We beat ourselves up constantly over little things that don’t matter. What’s more, we do it over and over. So one possibly bad event, turns into multiple bad events simply because we repeat it. According to this article, your subconscious can’t tell the difference between a real or imagined event.

So we can literally make shit up and the mind and body will react as if it is real. Seriously, the truth is, you can make this shit up!

I often have conversations in my head about real and imagined scenarios. We all do this, don’t blink at me as if I’ve lost my mind. Off we go on our little, pointless tangents, often over inflating the situation and you can feel your heart rate increase.

We feel ourselves getting angry, anxious or even depressed. It’s like we are in a hole and the world is closing in on us. Hope is futile and we look for a doughnut shop, a couch and a soppy movie! Or a beer!

It doesn’t have to be this way.

What to do

When I was listening to Sam Harris’s meditation app Waking Up, Sam would lead me through a meditation and the challenge, or suggestion at the end, was to notice the “moments” between commitments. Say between meetings, or conversations, or when moving from one room to another, or heading out to lunch or coming back from lunch.
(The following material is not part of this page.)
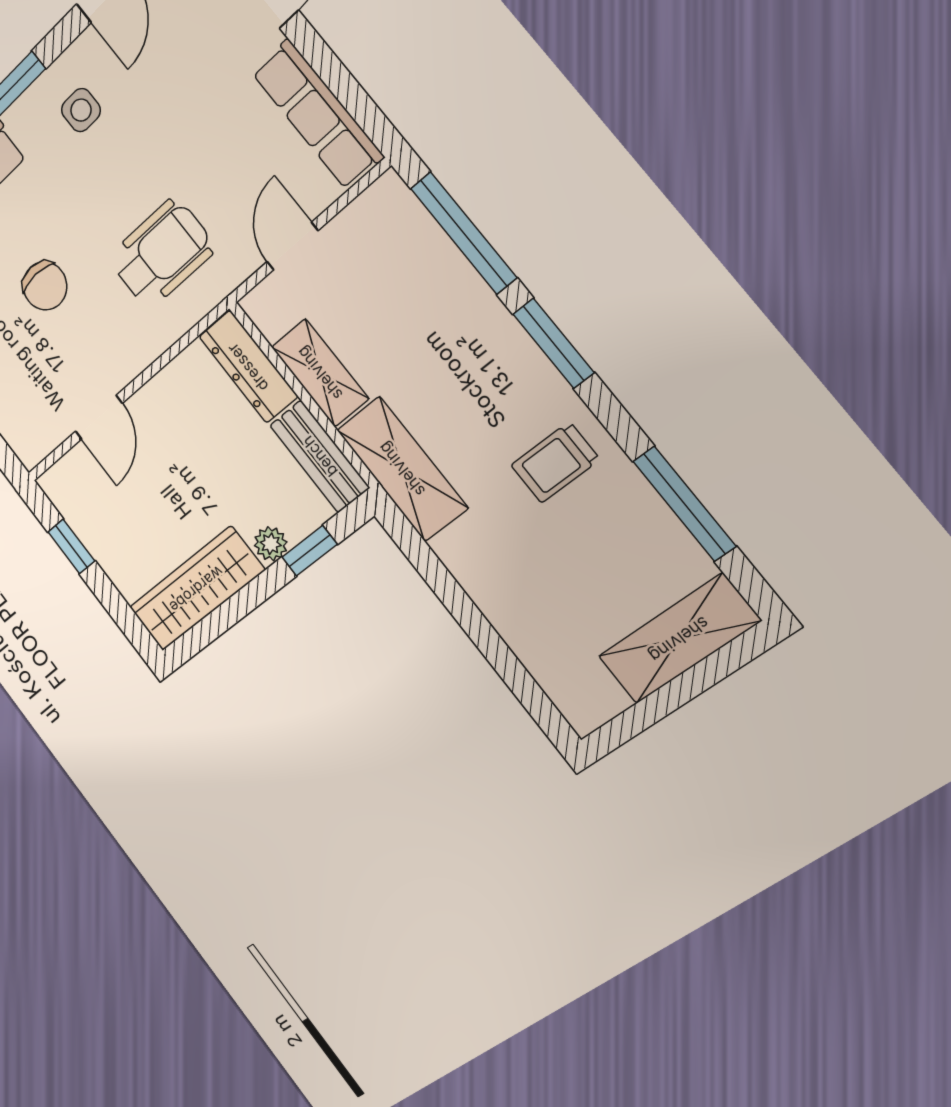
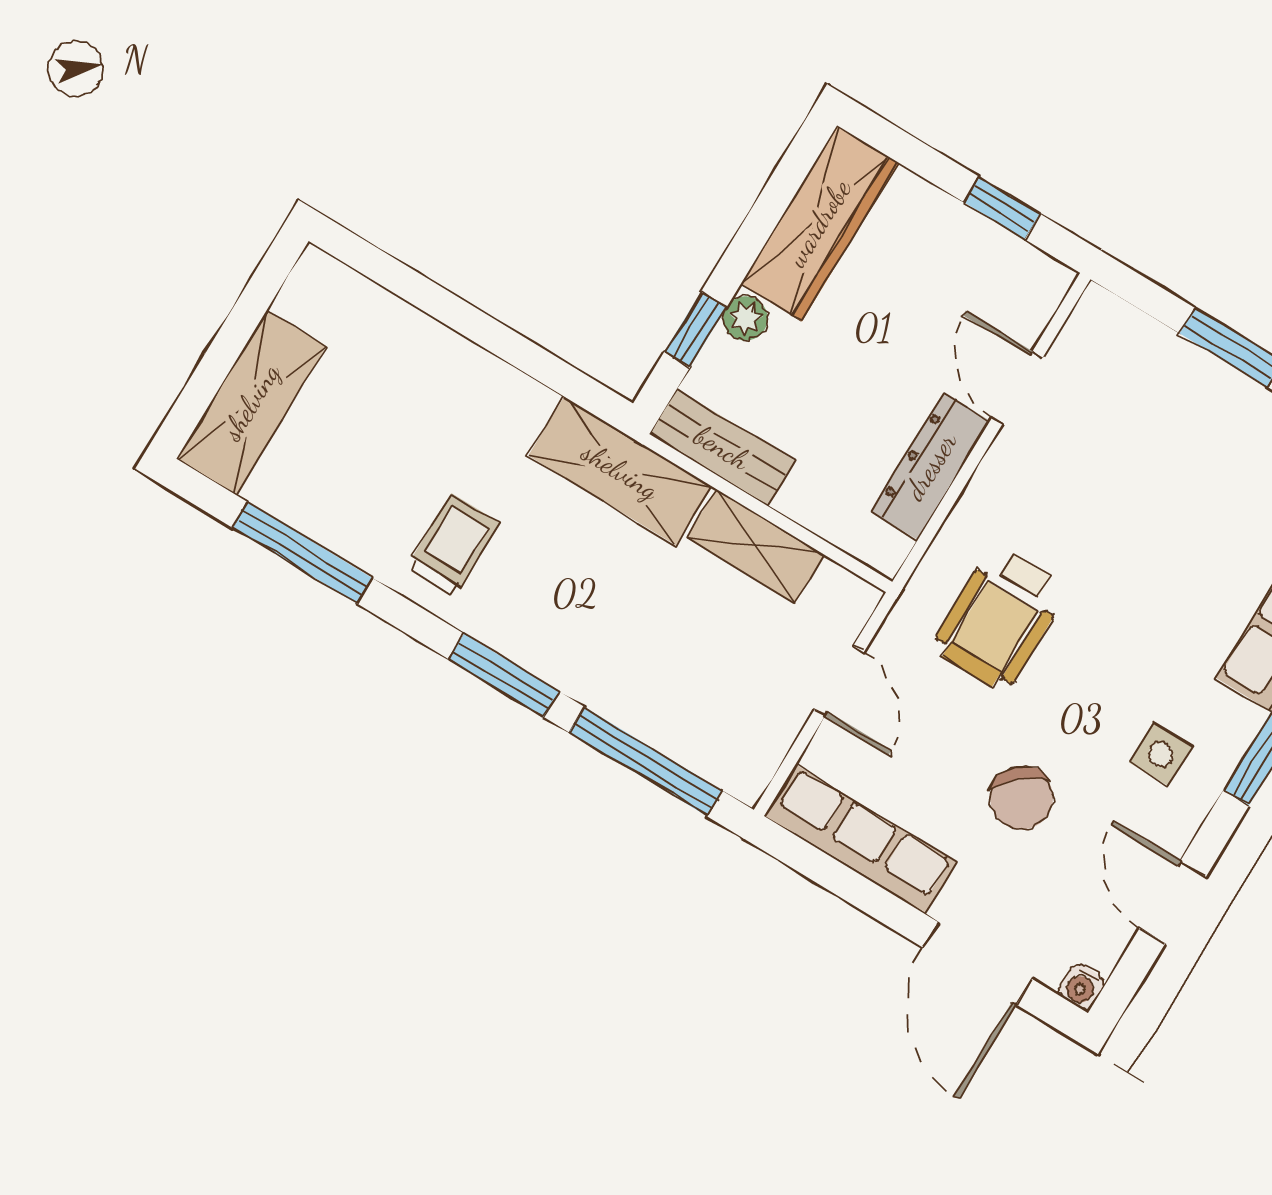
chair: (45, 286) -> (1022, 798), moved, turned -131
dresser: (248, 367) -> (931, 466), moved, turned -90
Simple, everyday moments we all have.

Sam would instruct me to take a moment and determine to respond, rather than react. To take a breath and notice the breath. To be mindful rather than be on autopilot and rush to the next thing!

To be honest, it took me a while. I’d get through my day and and realise I had missed all the opportunities to “notice the moment”. You can imagine what that self talk was like!

But then, one day, I did notice. I literally caught myself saying, “I am leaving this meeting and I’m heading out to get something to eat.” Bingo! I had slowed down enough, or become aware enough, to notice a moment.

Noticing moments allows you space to take conscious action.

In terms of working on your self talk, take notice of your internal conversations. Determine the difference between a real conversation you are working through versus a rant that will never see the light of day.

When the rant is in full swing, notice it, and shut it down.

I do this all the time now and it really helps my mood and reduces my stress or anxiety.

I will literally notice the conversation in my head and call out the exaggerations. I’ll say to myself, “That didn’t happen, drop it!” and I stop the conversation in my head. I then put on the “half smile” I talked about here to move away from the dark clouds in my head to the sunshine.

We can’t always control what happens to us and we can all get caught out by impulsive self talk. But if we start to notice these moments, we can begin to respond and not react.

Sometimes just reading something like this is enough to trigger the ability to stop and notice.

Other times we need to be more conscious about this.

I suggest writing something down to read each morning. Or, as I have also done, I write what I want to be conscious of at the top of the page in my notebooks where I write my notes of meetings during the day. This way it’s always in front of me.

On days I forget, I simply remind myself I get another chance tomorrow!